● Task requirements
Print the entries underneath word for word, omitting whatever pictures they contain.

● Material for this task
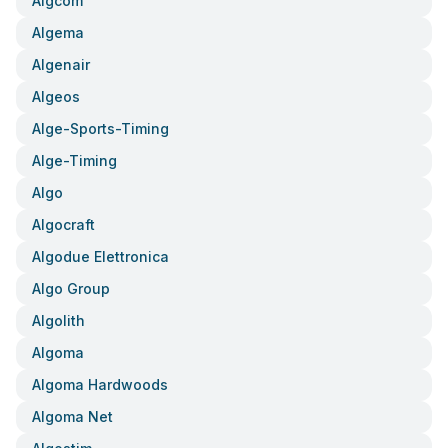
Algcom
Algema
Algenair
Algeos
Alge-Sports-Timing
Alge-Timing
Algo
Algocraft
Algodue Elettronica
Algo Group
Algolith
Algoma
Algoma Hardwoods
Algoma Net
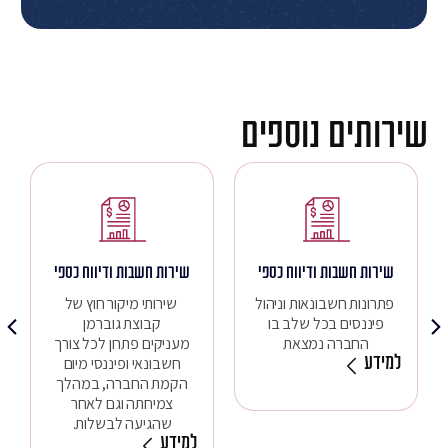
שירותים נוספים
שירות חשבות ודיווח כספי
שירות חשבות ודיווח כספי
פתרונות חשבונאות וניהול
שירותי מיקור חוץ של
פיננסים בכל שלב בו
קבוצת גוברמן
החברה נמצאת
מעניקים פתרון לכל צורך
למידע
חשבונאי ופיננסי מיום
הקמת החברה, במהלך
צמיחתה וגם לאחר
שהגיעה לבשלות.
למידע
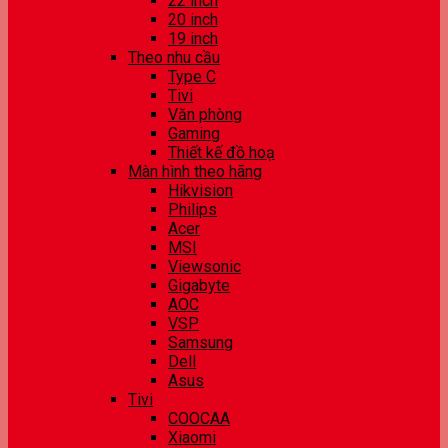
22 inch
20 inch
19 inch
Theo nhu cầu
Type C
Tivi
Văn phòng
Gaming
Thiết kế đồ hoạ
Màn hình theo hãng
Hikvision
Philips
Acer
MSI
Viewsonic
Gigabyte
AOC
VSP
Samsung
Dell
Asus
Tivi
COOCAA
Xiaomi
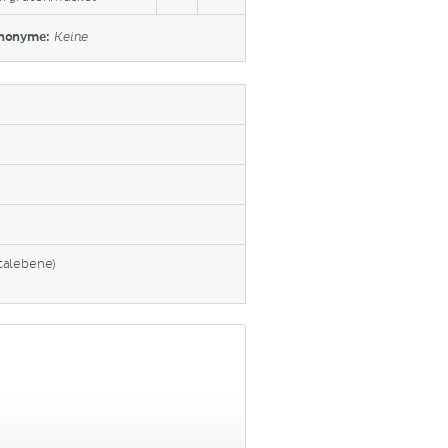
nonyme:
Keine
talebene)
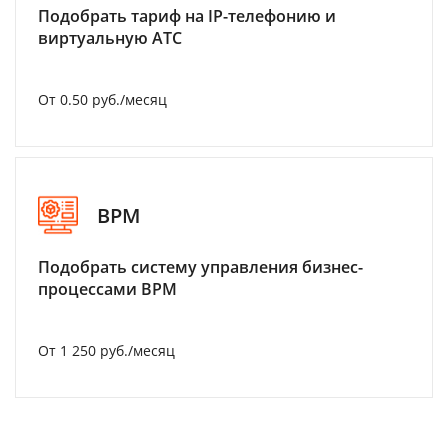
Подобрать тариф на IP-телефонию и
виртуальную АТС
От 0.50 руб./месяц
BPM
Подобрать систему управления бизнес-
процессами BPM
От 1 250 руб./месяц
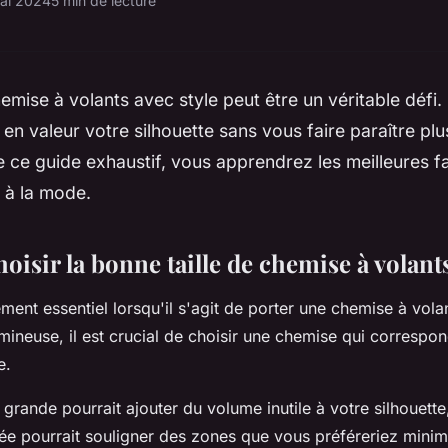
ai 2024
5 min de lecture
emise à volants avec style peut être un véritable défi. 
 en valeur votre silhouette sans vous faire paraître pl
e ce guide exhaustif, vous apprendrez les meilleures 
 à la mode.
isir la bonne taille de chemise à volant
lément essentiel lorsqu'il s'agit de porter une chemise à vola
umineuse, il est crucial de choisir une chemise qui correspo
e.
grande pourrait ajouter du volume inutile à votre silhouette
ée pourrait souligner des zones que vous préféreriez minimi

● Written answer
Algcom
Algema
Algenair
Algeos
Alge-Sports-Timing
Alge-Timing
Algo
Algocraft
Algodue Elettronica
Algo Group
Algolith
Algoma
Algoma Hardwoods
Algoma Net
שירותים נוספים
שירות חשבות ודיווח כספי
שירות חשבות ודיווח כספי
פתרונות חשבונאות וניהול
שירותי מיקור חוץ של
פיננסים בכל שלב בו
קבוצת גוברמן
החברה נמצאת
מעניקים פתרון לכל צורך
למידע
חשבונאי ופיננסי מיום
הקמת החברה, במהלך
צמיחתה וגם לאחר
שהגיעה לבשלות.
למידע
22 inch
20 inch
19 inch
Theo nhu cầu
Type C
Tivi
Văn phòng
Gaming
Thiết kế đồ hoạ
Màn hình theo hãng
Hikvision
Philips
Acer
MSI
Viewsonic
Gigabyte
AOC
VSP
Samsung
Dell
Asus
Tivi
COOCAA
Xiaomi
nonyme:
Keine
talebene)
Подобрать тариф на IP-телефонию и
виртуальную АТС
От 0.50 руб./месяц
BPM
Подобрать систему управления бизнес-
процессами BPM
От 1 250 руб./месяц
ai 2024
5 min de lecture
emise à volants avec style peut être un véritable défi. 
 en valeur votre silhouette sans vous faire paraître pl
e ce guide exhaustif, vous apprendrez les meilleures 
 à la mode.
isir la bonne taille de chemise à volant
lément essentiel lorsqu'il s'agit de porter une chemise à vola
umineuse, il est crucial de choisir une chemise qui correspo
e.
grande pourrait ajouter du volume inutile à votre silhouette
ée pourrait souligner des zones que vous préféreriez minimi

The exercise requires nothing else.